» **Problem to work on**:
Rewrite the lines below, changing every "elbow" to "arm joint" and keeping everything else the same. Omit the picture from your answer.

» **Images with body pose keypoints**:
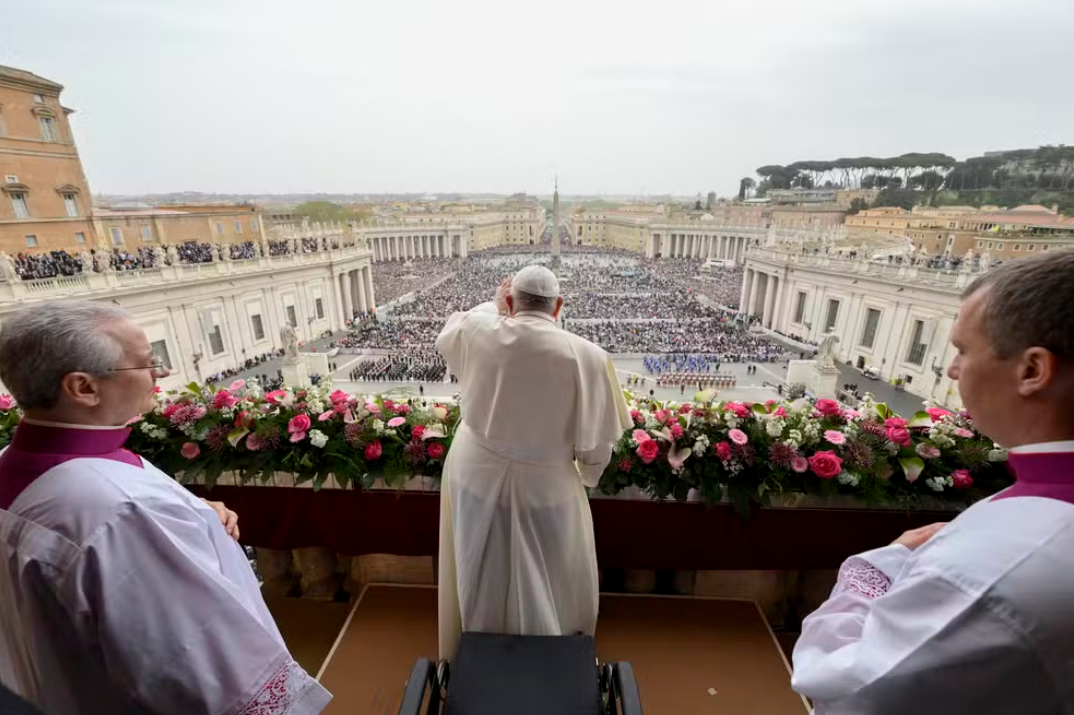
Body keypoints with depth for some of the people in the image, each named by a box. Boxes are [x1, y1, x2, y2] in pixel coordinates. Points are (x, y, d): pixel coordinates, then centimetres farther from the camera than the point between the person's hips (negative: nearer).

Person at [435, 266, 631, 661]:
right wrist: (586, 477, 8)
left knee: (481, 583, 26)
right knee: (547, 591, 24)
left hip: (476, 477, 3)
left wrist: (492, 305, 20)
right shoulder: (587, 356, -20)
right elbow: (596, 440, -12)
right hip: (546, 488, -2)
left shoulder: (478, 333, -15)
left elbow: (445, 337, 11)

» **Written response**:
Body keypoints with depth for some of the people in the image, each named by a box. Boxes are [x1, y1, x2, y2] in pixel coordinates. Points are (x, y, d): pixel coordinates, then centimetres farther from the camera than the point between the person's hips (negative: nearer).

Person at [435, 266, 631, 661]:
right wrist: (586, 477, 8)
left knee: (481, 583, 26)
right knee: (547, 591, 24)
left hip: (476, 477, 3)
left wrist: (492, 305, 20)
right shoulder: (587, 356, -20)
right arm joint: (596, 440, -12)
right hip: (546, 488, -2)
left shoulder: (478, 333, -15)
left arm joint: (445, 337, 11)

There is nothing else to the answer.